Léon Tutundjian was born in Amasya (Anatolia). It was a cultivated family: his mother was a primary school teacher, his father taught physics and chemistry. It was from him Léon acquired his love of science that would later become a source of inspiration.
His father, an accomplished violinist, taught him the violin which he played all his life. He started painting at the age of 14 and then studied ceramics at the Istanbul school of fine arts. Fleeing the Armenian genocide at the age of 17, he found refuge in an Armenian monastery on the island of San Lazzaro in Venice, where he continued his studies. As his sense of his artistic vocation grew, he began to dream of going to Paris, the capital of the arts. He arrived in the city in 1924 and found employment as a ceramics worker.
It was not long before he befriended the artists Ervand Kotchar, a fellow Armenian, and then through him, the Georgian David Kakabadzé, their elder. These two artists would have an important influence on Tutundjian’s work, both on his plastic expression and by revealing to him the potential of certain techniques (spraying paint with an airbrush, stamping on silk and three-dimensional wall sculpture).
Tutundjian’s early works are of great diversity. He tries his hand at figurative art, cubism, and collage. But already, the specificity of his “language” is emerging, which makes his works easily identifiable.
Often he “drowns” his drawings, always precise and rigorous, in a coloured Tachism, a mixture of various oxidations of the paper. Soon, backgrounds created with the airbrush technique appear in his gouaches and watercolours, which, combined with clouds of points, allows him to tend towards a poetic, unreal, perhaps “surreal” universe.
From 1926 Onwards
In 1926, he turned to geometric and organic abstraction. His drawings in Indian ink are numerous and always perfectly executed; he plays with lines, half-moons, circles, and, again, his works are nothing like those of other artists.
“Geometry is never rigid, nor strict, and seems rather sensitive and dreamlike. All these lines, verticals, circles, are drawn by hand, without ruler or compass; the lines vibrate…” (Gladys Fabre, Tutundjian, Editions du Regard, Paris, 1994).
It was essentially in 1928 that he created his “reliefs”, three-dimensional mural sculptures.
With an extreme economy of means, he created works on a wooden base, in grey or black, from iron domes, rods, tubes, cylinders.
“Tutundjian uses a limited vocabulary of shapes, often modular, in various sizes and positions, he plays on the positive and negative of inverted domes, or the full and hollow of cylinders. The rhythm of circular volumes is opposed to that of lines…” (Gladys Fabre, id.)
Although small in size, the monumentality of his “reliefs” is easily visible.
It is these works, and his involvement in the creation of the Concrete Art movement, that would allow Tutundjian to be spotted by his most prominent peers of the time, and give him access to several avant-garde artistic events in Europe.
Helion wrote about his friend Tutundjian: “The exhibition at the Bonaparte Gallery made a violent impression on the small world of people tormented by a new art.
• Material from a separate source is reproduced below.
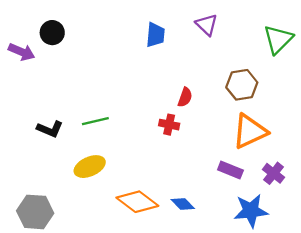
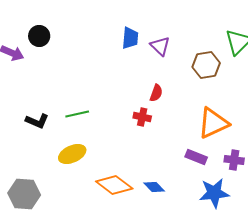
purple triangle: (207, 25) -> (160, 46), moved
brown hexagon: (242, 85) -> (206, 65), moved
purple cross: (274, 173) -> (234, 160), turned -30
His works were unlike anything known here. I think I can testify to the admiration that artists who have since become very famous had for him at the time…”. We think of Giacometti, Arp, Calder, Miro, Van Doesbourg, etc… And the similarities between the works of these artists and those of Tutundjian are sometimes striking.
From the 1930s to 1959
In 1932, Tutundjian resigned from the Abstraction-Creation movement and moved entirely towards surrealist figuration.
In radical contrast to his early work, his new paintings are mostly very colourful, and strongly “filled” with a very diversified iconography.
On the basis of great technical mastery, he often uses the process of representing the painting within the painting, like Magritte or De Chirico in the same period.
The Second World War and its attendant suffering and horrors challenged the hierarchy of concerns; although stateless, Tutundjian was mobilized; he was soon wounded. When he returned, he devoted himself mainly to ceramics to support his family until the end of the war.
The evolution towards surrealism was experienced by Tutundjian as a natural progression, a necessity to return to “more human”, in a kind of symbolic and metaphysical synthesis.
He also seeks to recapitulate his journey by reintegrating the geometric period, the landscapes of his native Armenia, into the contemporary surrealist work.
But, adhering with difficulty to the dogmatism of the “popes” of surrealism, like Breton, he could not merge into the movement; he therefore found himself marginalized.
This was to have a decisive and damaging impact on his “career”.
Abandoning surrealism, he returned to abstraction in 1959.
Until his death in 1968, he produced many drawings, often “pastellised”, canvases, as well as some reliefs, reviving his non-conformism and early sensitivity.